Glenn Close in ‘Sunset Boulevard’
Glenn Close wears this dramatic piece in the number “As if We Never Said Goodbye,” as Norma Desmond returns to the Paramount Studio lot after years in seclusion. The turban base is covered in off-white silk jersey, topped with a black felt hat and trimmed with burnt peacock feathers and a crystal jeweled medallion.
It was designed by Anthony Powell and built by Woody Shelp for the original Broadway production in 1994, and remade for the revival by the designer Tracy Christensen.
“This is a powerful hat,” said Ms. Christensen. “This is not soft. It’s not gentle. It’s like, look at me, I’m an important person and I am back.”
Anthony Chisholm in ‘Jitney’
Unlike most actors in this August Wilson production, Anthony Chisholm got to take his hat home after the show closed. That’s because this fedora has been his own hat since 2000, when he wore it to play Fielding, a cabdriver, in this play’s Off Broadway production from Second Stage Theater. It’s from JJ Hat Center on Fifth Avenue near 32nd Street.

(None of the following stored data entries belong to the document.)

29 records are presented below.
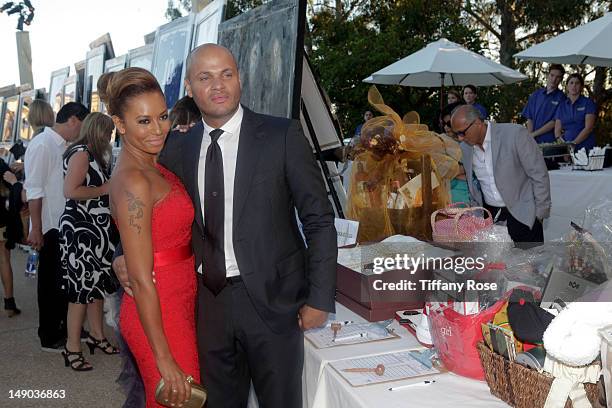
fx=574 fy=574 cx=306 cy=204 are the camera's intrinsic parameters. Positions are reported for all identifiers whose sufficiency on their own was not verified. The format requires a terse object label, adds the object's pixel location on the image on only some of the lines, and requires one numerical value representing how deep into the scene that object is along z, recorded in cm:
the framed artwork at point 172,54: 591
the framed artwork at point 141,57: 741
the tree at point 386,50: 1575
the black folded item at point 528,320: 129
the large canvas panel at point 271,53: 306
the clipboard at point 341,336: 182
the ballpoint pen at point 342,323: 197
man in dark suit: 176
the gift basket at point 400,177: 263
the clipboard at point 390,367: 152
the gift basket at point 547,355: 117
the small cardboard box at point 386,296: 199
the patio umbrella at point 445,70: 830
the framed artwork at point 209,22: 487
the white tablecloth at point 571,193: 512
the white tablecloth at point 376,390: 140
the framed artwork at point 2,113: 1439
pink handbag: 213
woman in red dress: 170
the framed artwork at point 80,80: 995
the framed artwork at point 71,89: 1008
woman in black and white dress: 369
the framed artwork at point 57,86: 1107
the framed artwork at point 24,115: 1244
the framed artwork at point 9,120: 1341
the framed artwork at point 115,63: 814
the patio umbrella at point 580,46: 588
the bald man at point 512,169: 372
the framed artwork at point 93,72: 883
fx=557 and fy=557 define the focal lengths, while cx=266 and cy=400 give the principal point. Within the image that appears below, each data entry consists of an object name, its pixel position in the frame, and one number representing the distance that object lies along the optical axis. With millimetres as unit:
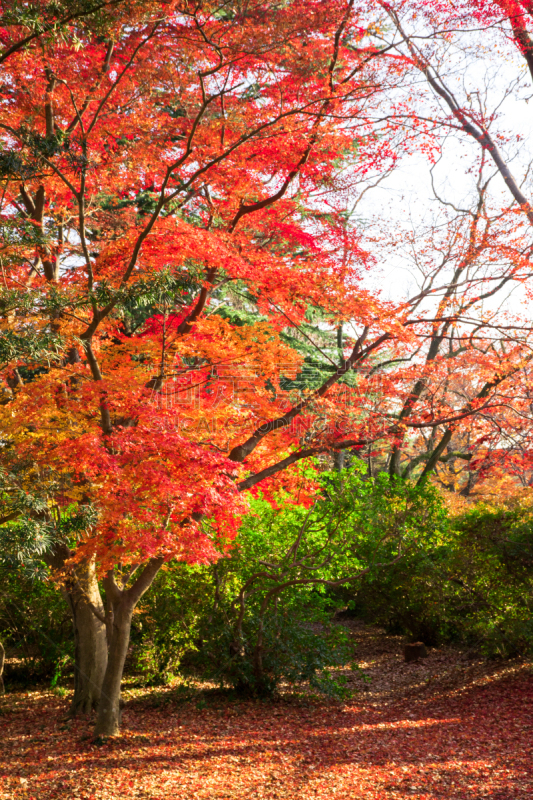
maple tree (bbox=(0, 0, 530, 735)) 5172
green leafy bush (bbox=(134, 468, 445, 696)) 7172
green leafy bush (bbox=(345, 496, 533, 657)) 7680
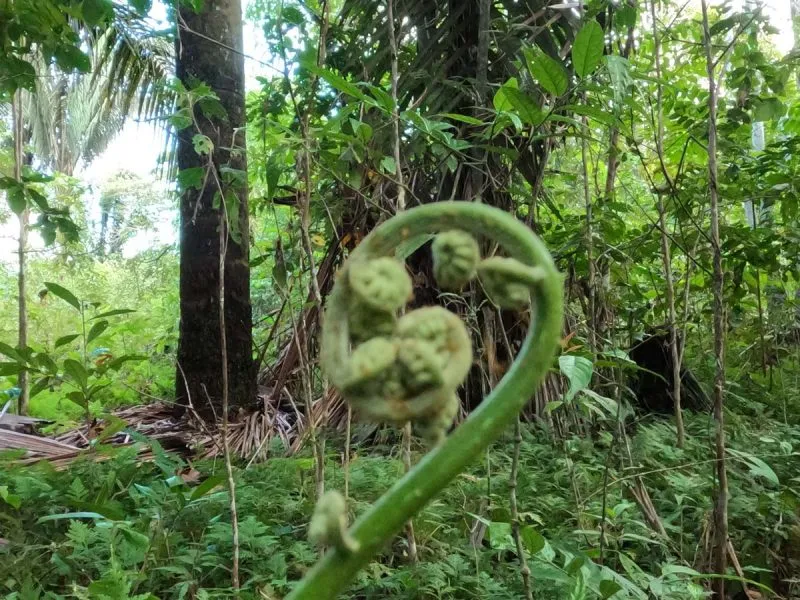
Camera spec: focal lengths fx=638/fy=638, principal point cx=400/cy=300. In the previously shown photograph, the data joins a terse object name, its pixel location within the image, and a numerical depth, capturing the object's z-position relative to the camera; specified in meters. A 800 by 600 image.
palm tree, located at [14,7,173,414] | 4.97
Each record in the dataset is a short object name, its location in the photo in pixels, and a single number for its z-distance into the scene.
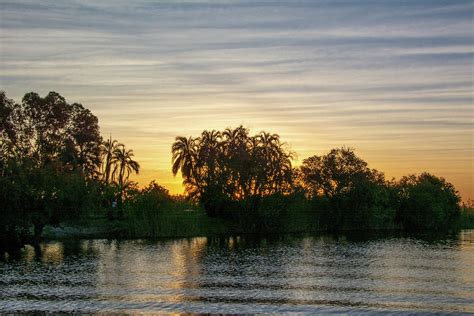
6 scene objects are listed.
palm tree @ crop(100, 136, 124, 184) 117.91
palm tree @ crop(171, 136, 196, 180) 107.12
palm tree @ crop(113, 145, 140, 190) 119.44
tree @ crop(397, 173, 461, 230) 114.69
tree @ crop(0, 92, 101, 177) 91.44
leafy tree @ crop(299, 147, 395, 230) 110.12
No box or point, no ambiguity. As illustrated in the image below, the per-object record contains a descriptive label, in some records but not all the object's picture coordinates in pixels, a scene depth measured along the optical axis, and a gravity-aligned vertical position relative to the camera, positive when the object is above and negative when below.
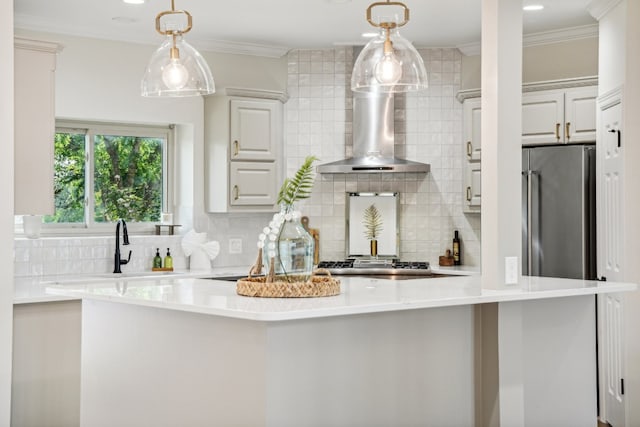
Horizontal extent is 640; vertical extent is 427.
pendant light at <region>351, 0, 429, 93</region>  3.13 +0.67
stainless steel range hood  6.16 +0.79
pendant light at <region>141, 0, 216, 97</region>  3.15 +0.64
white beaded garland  3.12 -0.01
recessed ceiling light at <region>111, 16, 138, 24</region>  5.27 +1.42
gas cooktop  5.85 -0.28
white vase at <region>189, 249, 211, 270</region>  5.86 -0.22
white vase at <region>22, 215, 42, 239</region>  5.19 +0.03
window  5.68 +0.42
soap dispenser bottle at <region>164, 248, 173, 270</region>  5.76 -0.24
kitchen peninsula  2.85 -0.50
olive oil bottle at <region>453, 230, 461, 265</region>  6.27 -0.16
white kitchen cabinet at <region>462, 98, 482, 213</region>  5.96 +0.62
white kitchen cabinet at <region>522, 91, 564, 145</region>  5.47 +0.80
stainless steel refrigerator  5.17 +0.13
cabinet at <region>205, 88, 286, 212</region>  5.90 +0.61
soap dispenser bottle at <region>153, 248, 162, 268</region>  5.71 -0.22
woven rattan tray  3.05 -0.23
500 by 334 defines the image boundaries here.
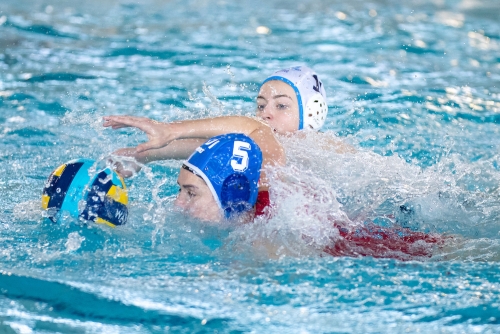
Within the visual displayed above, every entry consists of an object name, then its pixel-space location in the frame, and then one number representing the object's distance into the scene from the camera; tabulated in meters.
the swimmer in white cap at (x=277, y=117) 6.79
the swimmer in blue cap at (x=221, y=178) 6.16
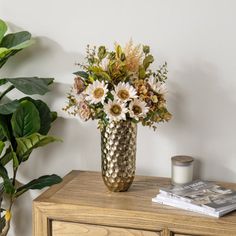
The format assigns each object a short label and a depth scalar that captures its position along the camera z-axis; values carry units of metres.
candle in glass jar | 2.63
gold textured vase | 2.54
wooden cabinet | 2.34
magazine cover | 2.40
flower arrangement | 2.46
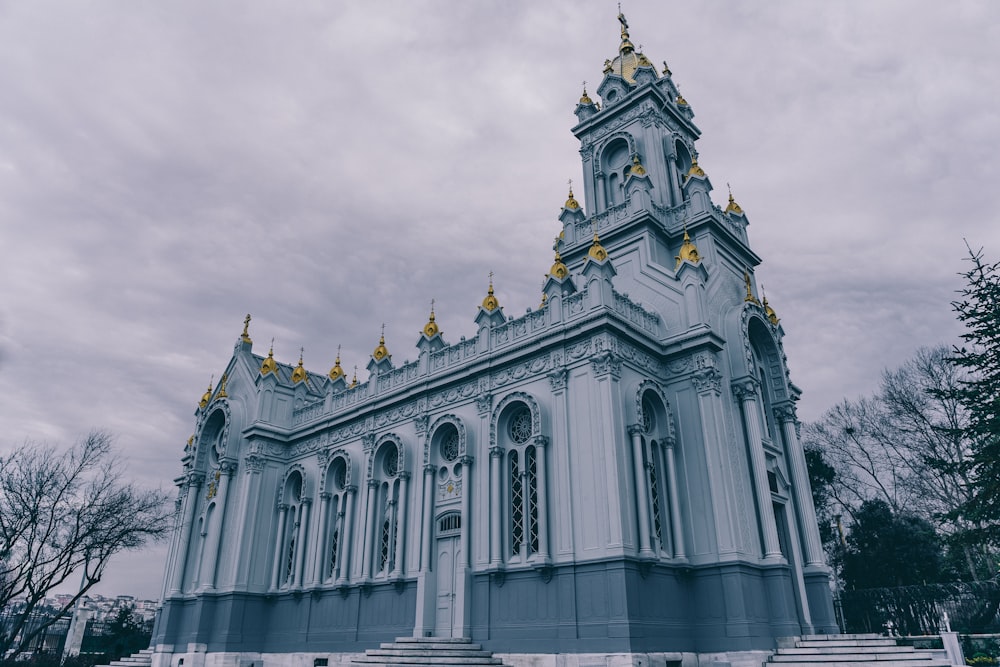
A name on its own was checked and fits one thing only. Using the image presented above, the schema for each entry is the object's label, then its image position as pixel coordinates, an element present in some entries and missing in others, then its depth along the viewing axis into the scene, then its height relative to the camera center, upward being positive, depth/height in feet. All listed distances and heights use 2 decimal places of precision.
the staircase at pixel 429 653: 58.23 -1.99
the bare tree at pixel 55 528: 66.18 +10.31
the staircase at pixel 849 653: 51.75 -2.00
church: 59.06 +15.95
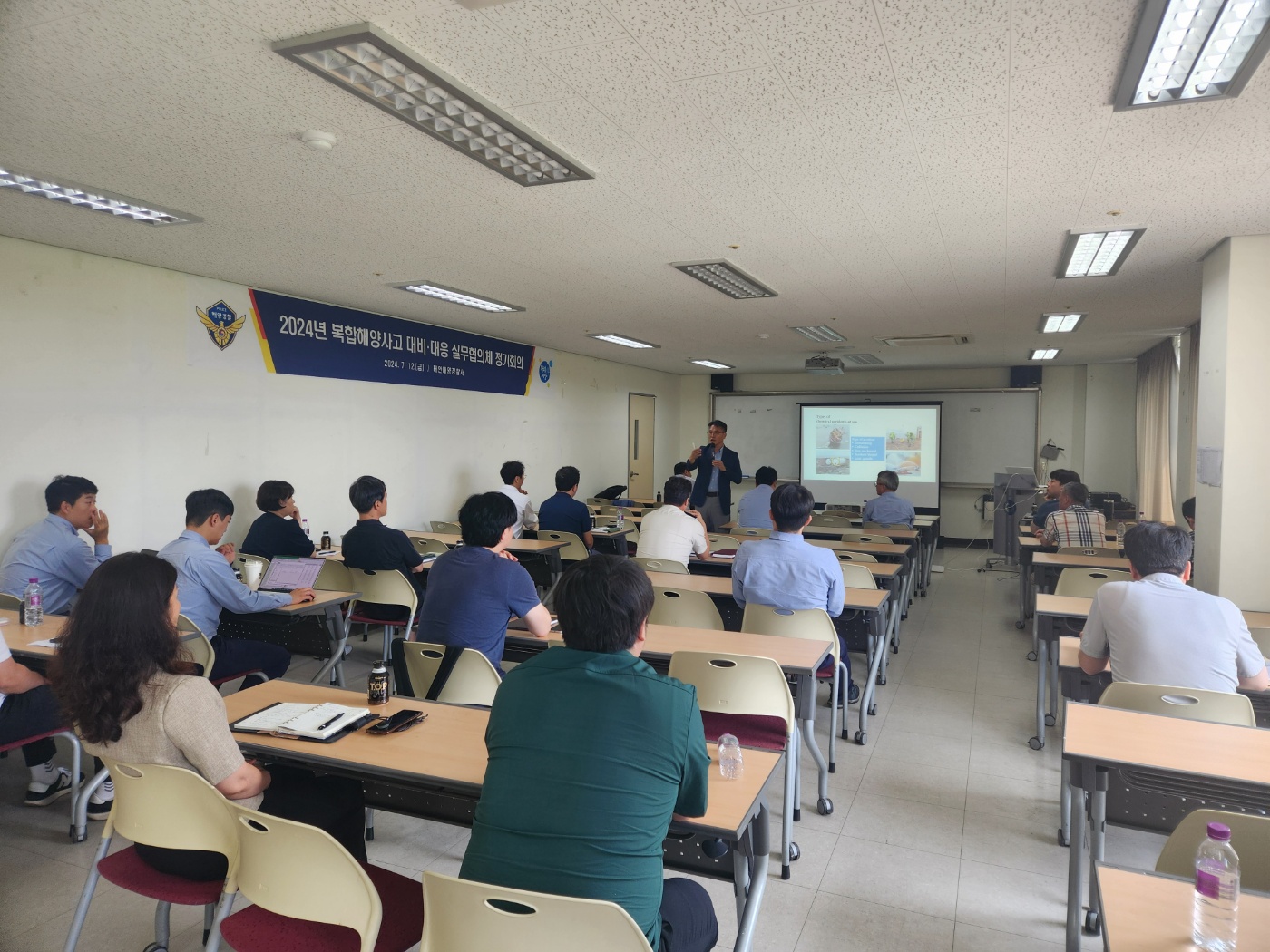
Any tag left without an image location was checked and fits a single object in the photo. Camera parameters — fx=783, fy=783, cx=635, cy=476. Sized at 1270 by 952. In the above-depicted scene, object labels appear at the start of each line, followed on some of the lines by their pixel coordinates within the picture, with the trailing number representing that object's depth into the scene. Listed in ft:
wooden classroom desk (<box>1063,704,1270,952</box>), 6.51
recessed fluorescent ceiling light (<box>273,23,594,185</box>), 7.35
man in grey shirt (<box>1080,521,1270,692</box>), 8.63
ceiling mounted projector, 29.81
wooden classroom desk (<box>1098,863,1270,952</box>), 4.32
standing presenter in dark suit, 30.81
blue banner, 20.59
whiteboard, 39.14
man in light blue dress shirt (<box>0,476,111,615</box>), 13.00
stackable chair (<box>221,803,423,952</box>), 5.01
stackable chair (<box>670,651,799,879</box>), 9.12
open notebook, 7.17
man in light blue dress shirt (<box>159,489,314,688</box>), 11.82
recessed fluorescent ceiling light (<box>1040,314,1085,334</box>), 23.58
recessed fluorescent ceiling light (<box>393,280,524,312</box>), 19.51
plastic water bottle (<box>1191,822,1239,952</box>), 4.25
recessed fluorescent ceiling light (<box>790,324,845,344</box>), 26.48
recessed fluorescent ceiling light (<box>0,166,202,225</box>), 11.48
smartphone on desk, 7.29
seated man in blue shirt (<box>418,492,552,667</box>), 9.59
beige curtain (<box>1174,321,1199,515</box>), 21.74
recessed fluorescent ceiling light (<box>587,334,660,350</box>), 28.81
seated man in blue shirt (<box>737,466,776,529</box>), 24.16
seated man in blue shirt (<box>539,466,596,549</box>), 22.22
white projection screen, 40.19
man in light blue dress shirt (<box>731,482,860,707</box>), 12.19
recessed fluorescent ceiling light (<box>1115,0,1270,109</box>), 6.82
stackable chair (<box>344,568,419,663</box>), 15.28
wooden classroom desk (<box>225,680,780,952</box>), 6.09
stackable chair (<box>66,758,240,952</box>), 5.75
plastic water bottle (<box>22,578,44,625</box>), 11.71
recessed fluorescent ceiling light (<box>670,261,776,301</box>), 16.92
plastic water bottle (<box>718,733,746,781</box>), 6.48
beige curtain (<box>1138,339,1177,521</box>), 29.78
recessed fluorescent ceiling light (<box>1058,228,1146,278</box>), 14.17
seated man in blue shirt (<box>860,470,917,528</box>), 24.99
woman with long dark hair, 6.05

Mr. Chisholm said he and the costume designer Toni-Leslie James, a Tony nominee for this production, agreed that Fielding would wear this seen-better-days hat yet again. “There’s a remnant of his past life in that hat,” said Mr. Chisholm.
Moya Angela in ‘In Transit’
What goes with a dress made out of Metrocards? A turnstile, according to the costume designer Clint Ramos. Molded of hollow plastic, it sits on a semi-spherical base with with wire appendages; hairpins held it onto the wig of the actress Moya Angela. Worn during a fashion show it’s “about glamorizing the whole M.T.A. milieu,” Mr. Ramos said.
‘Come From Away’
This sunny yellow nor’easter rain hat, common headwear for fishermen along the eastern coast of Canada, cost about $15 on Amazon, according to the costume designer Toni-Leslie James. About two inches had to be trimmed off the circumference so the audience can see the performers’ faces. They are worn during a fish-kissing number. (It’s a Newfoundland thing.)